Extracted data entries:

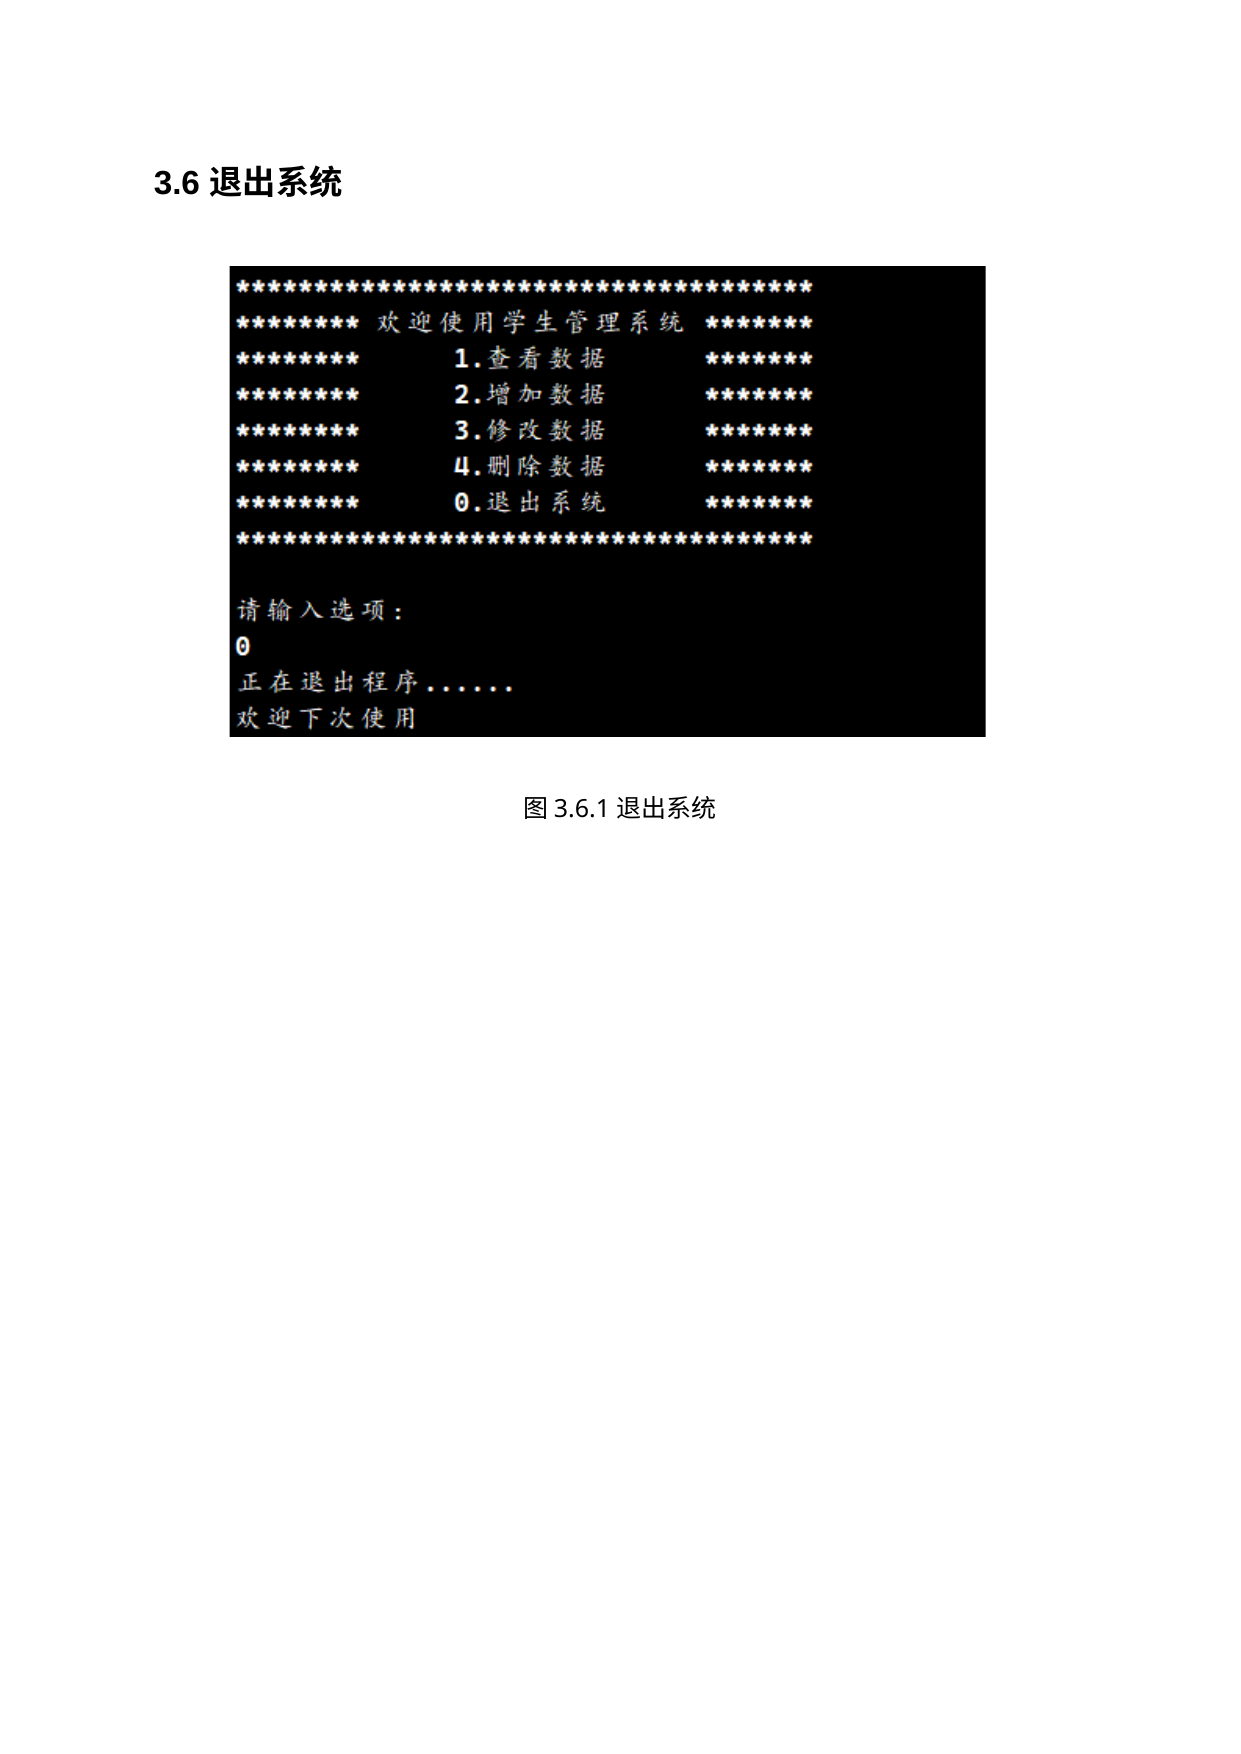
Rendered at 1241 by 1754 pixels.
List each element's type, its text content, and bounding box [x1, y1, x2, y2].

text 图3.6.1 退出系统 [153, 776, 1087, 836]
picture [229, 266, 986, 737]
subtitle 退出系统 [153, 149, 1076, 210]
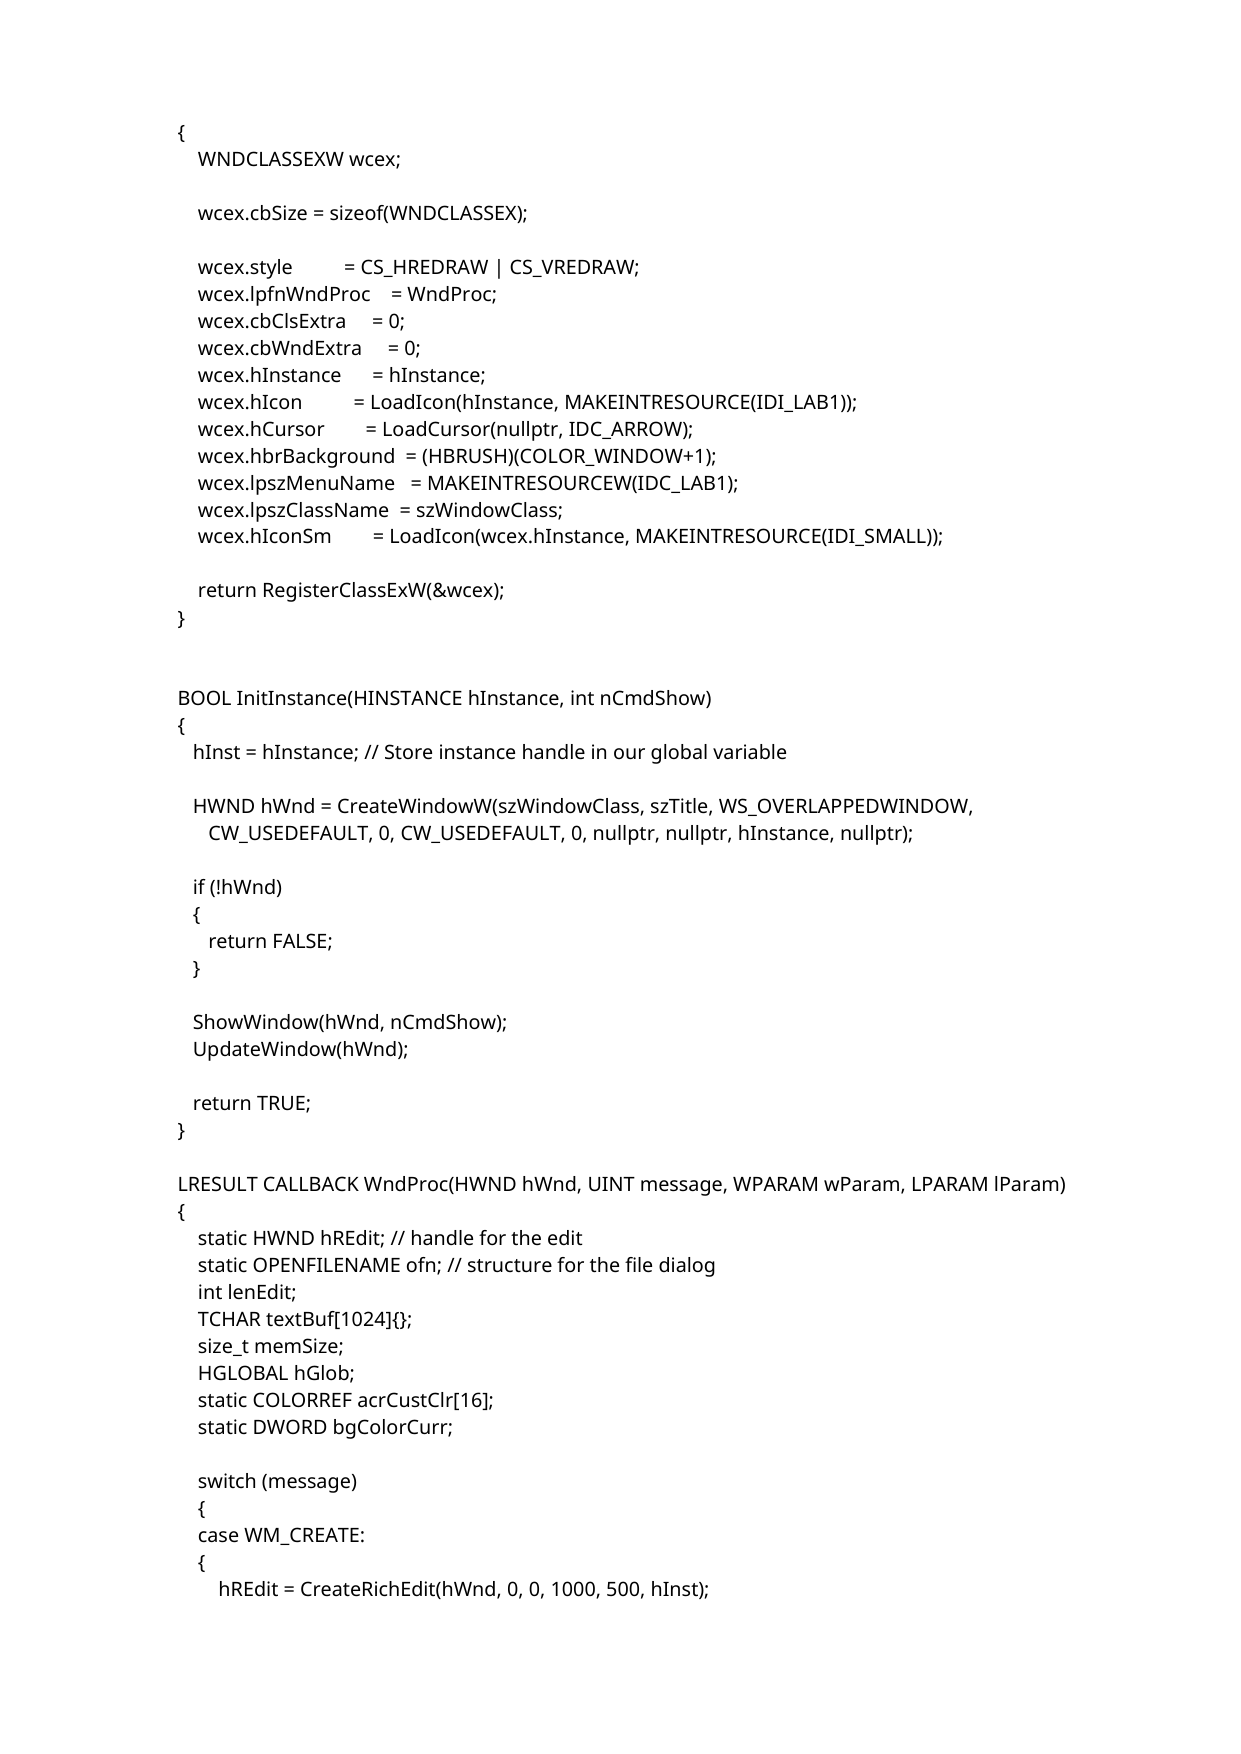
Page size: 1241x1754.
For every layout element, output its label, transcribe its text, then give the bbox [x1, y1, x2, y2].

text case WM_CREATE: [177, 1521, 1152, 1548]
text hInst = hInstance; // Store instance handle in our global variable [177, 739, 1152, 766]
text wcex.cbSize = sizeof(WNDCLASSEX); [177, 199, 1152, 226]
text } [177, 954, 1152, 981]
text TCHAR textBuf[1024]{}; [177, 1305, 1152, 1332]
text { [177, 1548, 1152, 1575]
text { [177, 1197, 1152, 1224]
text BOOL InitInstance(HINSTANCE hInstance, int nCmdShow) [177, 685, 1152, 712]
text { [177, 901, 1152, 927]
text switch (message) [177, 1467, 1152, 1494]
text wcex.lpszMenuName = MAKEINTRESOURCEW(IDC_LAB1); [177, 469, 1152, 496]
text { [177, 1494, 1152, 1521]
text WNDCLASSEXW wcex; [177, 145, 1152, 172]
text wcex.cbWndExtra = 0; [177, 334, 1152, 361]
text static COLORREF acrCustClr[16]; [177, 1386, 1152, 1413]
text hREdit = CreateRichEdit(hWnd, 0, 0, 1000, 500, hInst); [177, 1575, 1152, 1602]
text HWND hWnd = CreateWindowW(szWindowClass, szTitle, WS_OVERLAPPEDWINDOW, [177, 793, 1152, 819]
text wcex.lpszClassName = szWindowClass; [177, 496, 1152, 523]
text LRESULT CALLBACK WndProc(HWND hWnd, UINT message, WPARAM wParam, LPARAM lParam) [177, 1170, 1152, 1197]
text wcex.hIcon = LoadIcon(hInstance, MAKEINTRESOURCE(IDI_LAB1)); [177, 388, 1152, 415]
text wcex.hCursor = LoadCursor(nullptr, IDC_ARROW); [177, 415, 1152, 442]
text return TRUE; [177, 1089, 1152, 1116]
text size_t memSize; [177, 1332, 1152, 1359]
text wcex.cbClsExtra = 0; [177, 307, 1152, 334]
text } [177, 1116, 1152, 1143]
text if (!hWnd) [177, 873, 1152, 901]
text CW_USEDEFAULT, 0, CW_USEDEFAULT, 0, nullptr, nullptr, hInstance, nullptr); [177, 819, 1152, 847]
text wcex.style = CS_HREDRAW | CS_VREDRAW; [177, 253, 1152, 280]
text static DWORD bgColorCurr; [177, 1413, 1152, 1440]
text wcex.hInstance = hInstance; [177, 361, 1152, 388]
text wcex.hIconSm = LoadIcon(wcex.hInstance, MAKEINTRESOURCE(IDI_SMALL)); [177, 523, 1152, 550]
text } [177, 604, 1152, 631]
text static OPENFILENAME ofn; // structure for the file dialog [177, 1251, 1152, 1278]
text return RegisterClassExW(&wcex); [177, 577, 1152, 604]
text return FALSE; [177, 927, 1152, 954]
text { [177, 712, 1152, 739]
text UpdateWindow(hWnd); [177, 1035, 1152, 1062]
text wcex.lpfnWndProc = WndProc; [177, 280, 1152, 307]
text wcex.hbrBackground = (HBRUSH)(COLOR_WINDOW+1); [177, 442, 1152, 469]
text HGLOBAL hGlob; [177, 1359, 1152, 1386]
text ShowWindow(hWnd, nCmdShow); [177, 1008, 1152, 1035]
text { [177, 118, 1152, 145]
text int lenEdit; [177, 1278, 1152, 1305]
text static HWND hREdit; // handle for the edit [177, 1224, 1152, 1251]
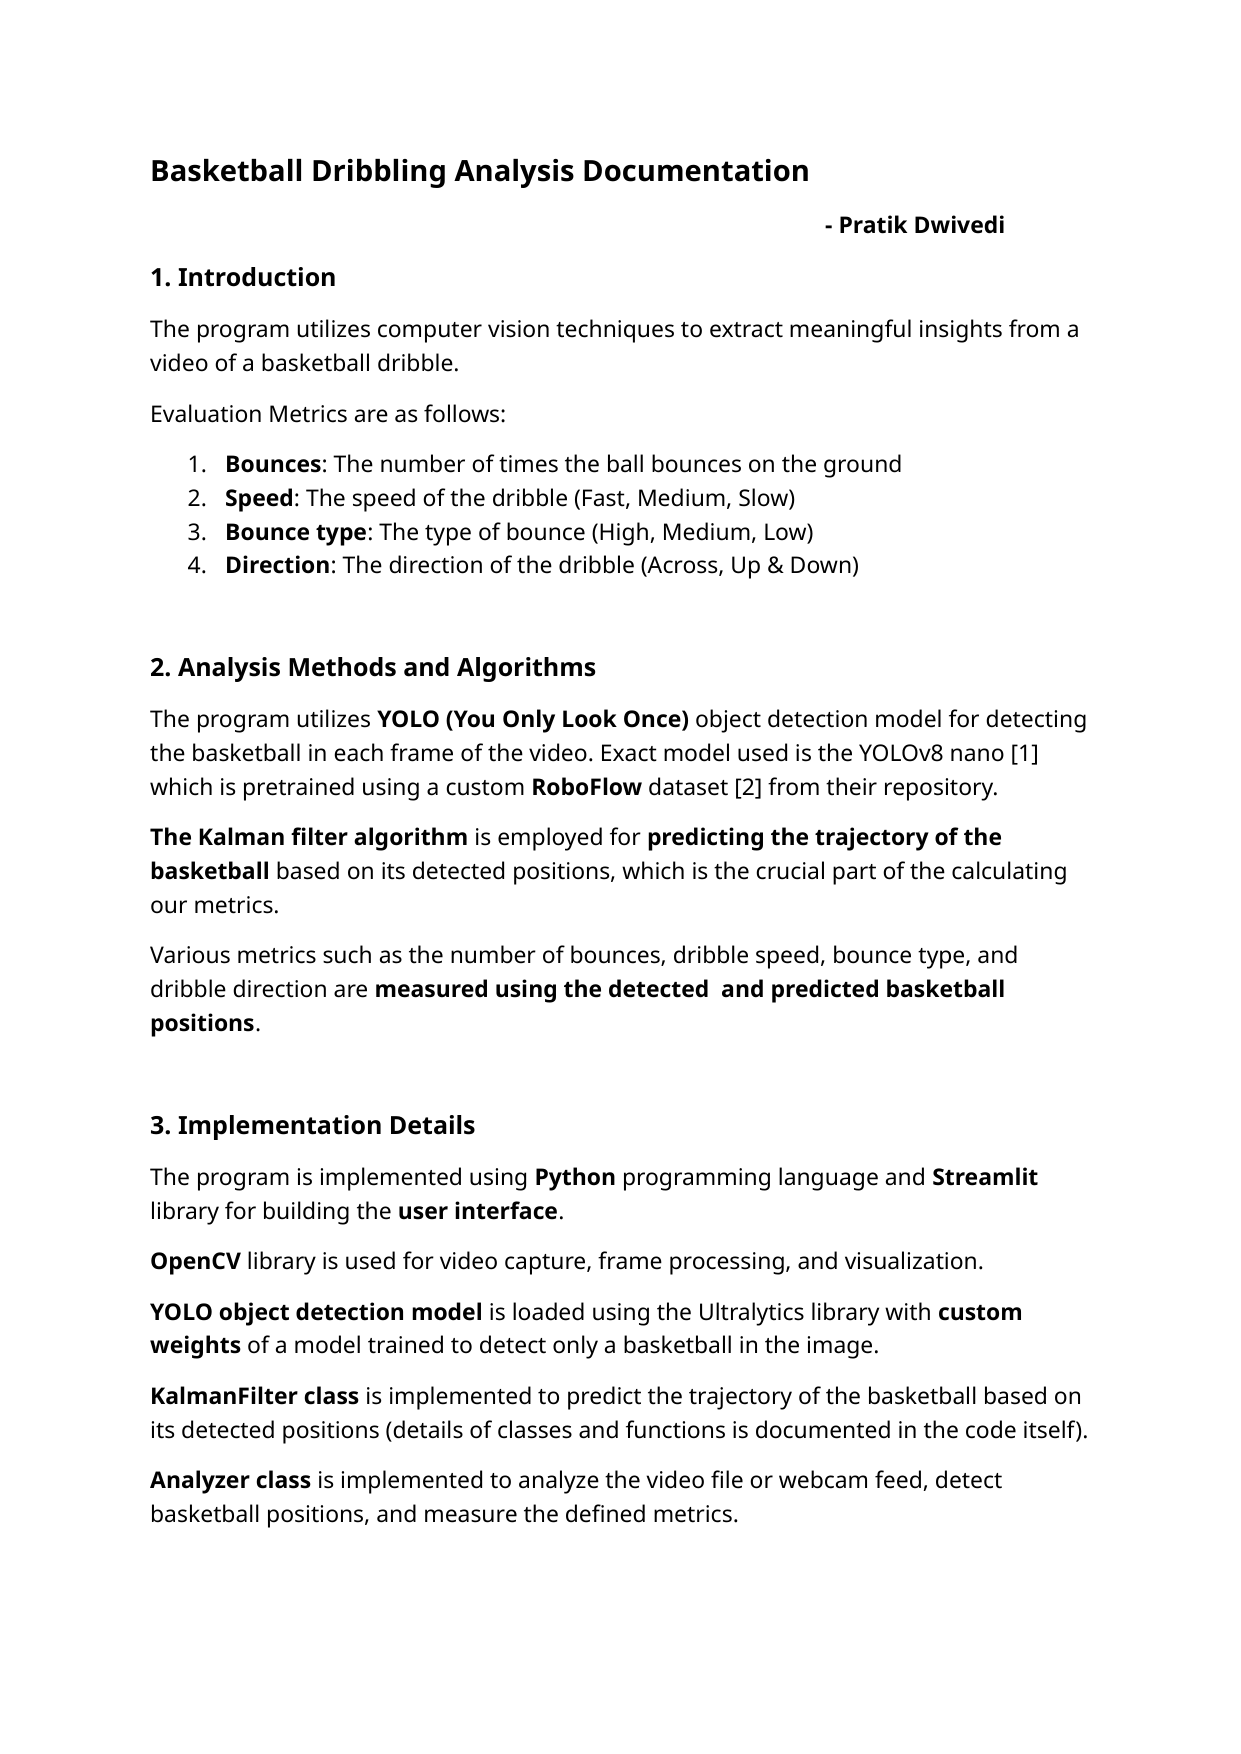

• **Required action**:
Could you reproduce the data above exactly, without its pictures?

• **Written solution**:
Rendered at 1241 by 1754 pixels.
List each element's type, its text content, and bounding box [x1, y1, x2, y2].

text 图3.6.1 退出系统 [153, 776, 1087, 836]
picture [229, 266, 986, 737]
subtitle 退出系统 [153, 149, 1076, 210]
Page size: 1241x1754.
For every layout element, output its label, transcribe its text, then give the bbox [x1, y1, x2, y2].

text case WM_CREATE: [177, 1521, 1152, 1548]
text hInst = hInstance; // Store instance handle in our global variable [177, 739, 1152, 766]
text wcex.cbSize = sizeof(WNDCLASSEX); [177, 199, 1152, 226]
text } [177, 954, 1152, 981]
text TCHAR textBuf[1024]{}; [177, 1305, 1152, 1332]
text { [177, 1548, 1152, 1575]
text { [177, 1197, 1152, 1224]
text BOOL InitInstance(HINSTANCE hInstance, int nCmdShow) [177, 685, 1152, 712]
text { [177, 901, 1152, 927]
text switch (message) [177, 1467, 1152, 1494]
text wcex.lpszMenuName = MAKEINTRESOURCEW(IDC_LAB1); [177, 469, 1152, 496]
text { [177, 1494, 1152, 1521]
text WNDCLASSEXW wcex; [177, 145, 1152, 172]
text wcex.cbWndExtra = 0; [177, 334, 1152, 361]
text static COLORREF acrCustClr[16]; [177, 1386, 1152, 1413]
text hREdit = CreateRichEdit(hWnd, 0, 0, 1000, 500, hInst); [177, 1575, 1152, 1602]
text HWND hWnd = CreateWindowW(szWindowClass, szTitle, WS_OVERLAPPEDWINDOW, [177, 793, 1152, 819]
text wcex.lpszClassName = szWindowClass; [177, 496, 1152, 523]
text LRESULT CALLBACK WndProc(HWND hWnd, UINT message, WPARAM wParam, LPARAM lParam) [177, 1170, 1152, 1197]
text wcex.hIcon = LoadIcon(hInstance, MAKEINTRESOURCE(IDI_LAB1)); [177, 388, 1152, 415]
text wcex.hCursor = LoadCursor(nullptr, IDC_ARROW); [177, 415, 1152, 442]
text return TRUE; [177, 1089, 1152, 1116]
text size_t memSize; [177, 1332, 1152, 1359]
text wcex.cbClsExtra = 0; [177, 307, 1152, 334]
text } [177, 1116, 1152, 1143]
text if (!hWnd) [177, 873, 1152, 901]
text CW_USEDEFAULT, 0, CW_USEDEFAULT, 0, nullptr, nullptr, hInstance, nullptr); [177, 819, 1152, 847]
text wcex.style = CS_HREDRAW | CS_VREDRAW; [177, 253, 1152, 280]
text static DWORD bgColorCurr; [177, 1413, 1152, 1440]
text wcex.hInstance = hInstance; [177, 361, 1152, 388]
text wcex.hIconSm = LoadIcon(wcex.hInstance, MAKEINTRESOURCE(IDI_SMALL)); [177, 523, 1152, 550]
text } [177, 604, 1152, 631]
text static OPENFILENAME ofn; // structure for the file dialog [177, 1251, 1152, 1278]
text return RegisterClassExW(&wcex); [177, 577, 1152, 604]
text return FALSE; [177, 927, 1152, 954]
text { [177, 712, 1152, 739]
text UpdateWindow(hWnd); [177, 1035, 1152, 1062]
text wcex.lpfnWndProc = WndProc; [177, 280, 1152, 307]
text wcex.hbrBackground = (HBRUSH)(COLOR_WINDOW+1); [177, 442, 1152, 469]
text HGLOBAL hGlob; [177, 1359, 1152, 1386]
text ShowWindow(hWnd, nCmdShow); [177, 1008, 1152, 1035]
text { [177, 118, 1152, 145]
text int lenEdit; [177, 1278, 1152, 1305]
text static HWND hREdit; // handle for the edit [177, 1224, 1152, 1251]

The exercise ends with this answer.